Em maio de 2020, meios de comunicação veicularam repetidamente as cenas nas quais um policial branco submeteu um homem negro com o joelho dobrado em seu pescoço até a asfixia. O policial manteve o joelho sobre o pescoço de George Floyd por 8 minutos, levando-o à morte. Esse crime violento, registrado por passantes que testemunharam a abordagem policial provocou uma série de protestos contra a violência racial em cidades dos Estados Unidos. Nessas demonstrações, paradoxalmente, os manifestantes contra o racismo e muitos policiais repetiam o gesto votivo antigo, numa genuflexão contemporânea.[11] Infelizmente, em outubro de 2020, os meios de comunicação brasileiros testemunharam imagens semelhantes em horror e brutalidade àquelas vistas na morte de Floyd nos Estados Unidos. Luiz Alberto Silveira de Freitas, um homem negro de 40 anos, foi espancado até a morte por seguranças do Supermercado Carrefour em Porto Alegre (Figura 8).

Figura 8: À esquerda: O policial Derek Chavin mata George Floyd por asfixia em 25/05/2020 em Minneapolis, nos EUA. À direita, acima: Policiais da cidade de Miami repetem o gesto usado por manifestantes antirracismo nos EUA. À direita, abaixo: Frame de vídeo do espancamento de Luiz Alberto Silveira de Freitas no Supermercado Carrefour em Porto Alegre, em 20/11/2020.

Homem sentado em aeroporto

Descrição gerada automaticamente com confiança média

Fonte: https://g1.globo.com/mundo/noticia/2020/08/04/video-de-policiais-mostra-trechos-ineditos-de-abordagem-e-morte-de-george-floyd.ghtml https://noticias.uol.com.br/album/2020/06/01/protestos-eua-george-floyd.htm?foto=18 https://g1.globo.com/rs/rio-grande-do-sul/noticia/2020/11/20/morte-de-negro-em-supermercado-no-rs-veja-repercussao.ghtml

As cenas de violência foram repetidas à exaustão, e nelas reconhecemos a fórmula do joelho dobrado com a qual iniciamos nosso percurso imagético. Nas sucessivas reproduções das imagens do vídeo, muitas vezes a narração enfatizava o fato do homem ter sido imobilizado com o joelho.

Desejamos chamar a atenção para como a fórmula do joelho dobrado apareceu nas imagens aqui reproduzidas, especialmente pela dimensão paradoxal de seu sentido: de um lado, o gesto marca a ação de subjugar pela força (do culto mitraico à violência racial contemporânea); de outro, porém, a genuflexão indica devoção, submissão e protesto. Como o mesmo gesto pode carregar sentidos tão diferentes? O conceito para compreender esse fenômeno é o de pathosformel. Cunhado em 1905 por Warburg, revela uma noção de história da arte na qual as imagens se referem a “experiências de comoção humana” (Warburg, 2018, p. 228).
------------------------------------------------------------
[DETALHES DA TAREFA]:
Indique se cada afirmação a seguir está de acordo com o trecho acima, respondendo sim ou não e citando as palavras exatas do trecho que decidem a questão.
1. O policial manteve o joelho sobre o pescoço de George Floyd por 8 minutos.
2. Luiz Alberto Silveira de Freitas foi morto por policiais em Porto Alegre.
3. O conceito de pathosformel foi cunhado por Warburg em 1905.
------------------------------------------------------------
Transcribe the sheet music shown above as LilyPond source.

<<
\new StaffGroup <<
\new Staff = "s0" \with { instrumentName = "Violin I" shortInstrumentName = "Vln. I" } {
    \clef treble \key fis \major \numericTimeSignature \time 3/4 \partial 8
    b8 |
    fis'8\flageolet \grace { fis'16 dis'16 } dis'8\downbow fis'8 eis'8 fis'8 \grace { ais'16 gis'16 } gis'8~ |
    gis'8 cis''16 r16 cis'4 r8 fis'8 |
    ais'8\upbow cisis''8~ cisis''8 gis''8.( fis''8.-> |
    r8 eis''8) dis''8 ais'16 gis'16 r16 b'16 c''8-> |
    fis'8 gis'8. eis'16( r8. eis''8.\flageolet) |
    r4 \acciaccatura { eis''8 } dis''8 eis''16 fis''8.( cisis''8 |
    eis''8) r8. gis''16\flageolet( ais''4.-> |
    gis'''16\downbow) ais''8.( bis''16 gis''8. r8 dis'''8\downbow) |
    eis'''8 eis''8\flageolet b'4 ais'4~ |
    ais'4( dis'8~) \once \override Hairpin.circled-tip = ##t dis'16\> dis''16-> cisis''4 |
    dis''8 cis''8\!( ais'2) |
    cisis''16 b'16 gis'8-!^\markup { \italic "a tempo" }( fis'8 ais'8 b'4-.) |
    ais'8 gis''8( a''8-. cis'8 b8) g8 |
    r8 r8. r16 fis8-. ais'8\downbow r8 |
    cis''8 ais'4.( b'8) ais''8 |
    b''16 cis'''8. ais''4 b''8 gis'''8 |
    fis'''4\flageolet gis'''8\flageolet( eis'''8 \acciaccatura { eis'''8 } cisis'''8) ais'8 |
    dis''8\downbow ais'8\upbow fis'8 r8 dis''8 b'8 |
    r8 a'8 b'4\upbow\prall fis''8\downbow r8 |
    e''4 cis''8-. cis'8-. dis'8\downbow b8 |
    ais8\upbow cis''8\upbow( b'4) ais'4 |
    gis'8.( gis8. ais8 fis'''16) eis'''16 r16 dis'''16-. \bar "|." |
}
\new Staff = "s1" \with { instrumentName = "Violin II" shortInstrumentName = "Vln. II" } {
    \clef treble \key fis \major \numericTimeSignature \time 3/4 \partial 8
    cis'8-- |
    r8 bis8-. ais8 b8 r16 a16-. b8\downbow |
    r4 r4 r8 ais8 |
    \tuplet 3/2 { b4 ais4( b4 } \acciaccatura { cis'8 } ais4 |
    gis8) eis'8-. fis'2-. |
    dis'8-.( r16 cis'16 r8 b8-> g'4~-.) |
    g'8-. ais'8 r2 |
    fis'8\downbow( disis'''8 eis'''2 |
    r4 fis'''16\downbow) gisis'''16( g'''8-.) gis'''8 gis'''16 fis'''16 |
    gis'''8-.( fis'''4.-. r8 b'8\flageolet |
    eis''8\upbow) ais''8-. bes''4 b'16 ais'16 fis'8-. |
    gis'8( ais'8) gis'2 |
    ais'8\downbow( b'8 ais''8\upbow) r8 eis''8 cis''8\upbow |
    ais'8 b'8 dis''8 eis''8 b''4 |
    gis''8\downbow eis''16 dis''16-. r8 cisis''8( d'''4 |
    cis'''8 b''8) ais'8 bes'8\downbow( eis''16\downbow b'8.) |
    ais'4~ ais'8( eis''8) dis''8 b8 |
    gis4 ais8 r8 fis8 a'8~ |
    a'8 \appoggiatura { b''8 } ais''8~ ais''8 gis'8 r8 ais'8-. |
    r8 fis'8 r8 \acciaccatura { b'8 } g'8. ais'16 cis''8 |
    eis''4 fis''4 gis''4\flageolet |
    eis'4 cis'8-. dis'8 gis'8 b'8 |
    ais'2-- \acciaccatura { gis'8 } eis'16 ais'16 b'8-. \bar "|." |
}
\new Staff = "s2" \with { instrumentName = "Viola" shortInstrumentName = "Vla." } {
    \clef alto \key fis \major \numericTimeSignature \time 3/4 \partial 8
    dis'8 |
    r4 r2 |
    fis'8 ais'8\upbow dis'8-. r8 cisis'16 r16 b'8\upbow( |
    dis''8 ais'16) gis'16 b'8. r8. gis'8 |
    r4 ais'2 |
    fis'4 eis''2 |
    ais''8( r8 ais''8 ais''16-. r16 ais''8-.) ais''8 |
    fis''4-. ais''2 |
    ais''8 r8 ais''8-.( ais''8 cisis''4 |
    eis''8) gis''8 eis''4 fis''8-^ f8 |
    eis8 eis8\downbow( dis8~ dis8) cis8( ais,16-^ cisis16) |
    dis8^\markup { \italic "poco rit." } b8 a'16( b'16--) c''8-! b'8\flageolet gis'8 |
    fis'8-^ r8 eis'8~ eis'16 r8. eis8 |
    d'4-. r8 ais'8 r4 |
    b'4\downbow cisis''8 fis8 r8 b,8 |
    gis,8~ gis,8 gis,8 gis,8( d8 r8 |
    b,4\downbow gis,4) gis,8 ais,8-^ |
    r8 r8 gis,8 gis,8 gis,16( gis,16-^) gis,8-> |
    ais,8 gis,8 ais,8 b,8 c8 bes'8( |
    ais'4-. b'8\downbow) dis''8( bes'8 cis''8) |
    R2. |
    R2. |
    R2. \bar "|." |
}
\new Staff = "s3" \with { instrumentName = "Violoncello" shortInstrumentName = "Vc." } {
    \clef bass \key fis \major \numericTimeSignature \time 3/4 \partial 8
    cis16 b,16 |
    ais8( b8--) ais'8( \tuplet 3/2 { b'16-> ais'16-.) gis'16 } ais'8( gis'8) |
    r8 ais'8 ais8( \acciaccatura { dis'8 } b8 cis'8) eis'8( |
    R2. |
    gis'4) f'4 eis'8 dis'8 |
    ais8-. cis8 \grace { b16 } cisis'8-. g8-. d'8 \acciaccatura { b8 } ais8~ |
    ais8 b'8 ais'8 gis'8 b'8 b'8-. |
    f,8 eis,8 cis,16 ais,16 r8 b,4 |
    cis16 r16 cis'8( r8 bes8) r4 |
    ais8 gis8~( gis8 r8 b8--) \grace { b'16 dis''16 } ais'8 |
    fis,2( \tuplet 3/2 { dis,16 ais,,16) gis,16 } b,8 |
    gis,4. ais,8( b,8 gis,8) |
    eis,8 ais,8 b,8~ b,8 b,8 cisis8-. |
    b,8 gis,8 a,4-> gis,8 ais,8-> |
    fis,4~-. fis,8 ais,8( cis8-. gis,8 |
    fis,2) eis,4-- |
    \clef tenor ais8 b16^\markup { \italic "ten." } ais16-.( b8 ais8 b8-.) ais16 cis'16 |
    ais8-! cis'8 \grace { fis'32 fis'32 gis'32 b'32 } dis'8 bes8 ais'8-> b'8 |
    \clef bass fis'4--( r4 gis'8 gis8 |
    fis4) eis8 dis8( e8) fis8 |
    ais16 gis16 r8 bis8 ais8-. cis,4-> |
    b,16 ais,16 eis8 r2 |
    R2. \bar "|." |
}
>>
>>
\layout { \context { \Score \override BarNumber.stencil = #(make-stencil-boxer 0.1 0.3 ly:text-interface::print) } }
------------------------------------------------------------
[A RESPOSTA]:
1. Sim: "O policial manteve o joelho sobre o pescoço de George Floyd por 8 minutos, levando-o à morte."
2. Não: "foi espancado até a morte por seguranças do Supermercado Carrefour em Porto Alegre"
3. Sim: "Cunhado em 1905 por Warburg"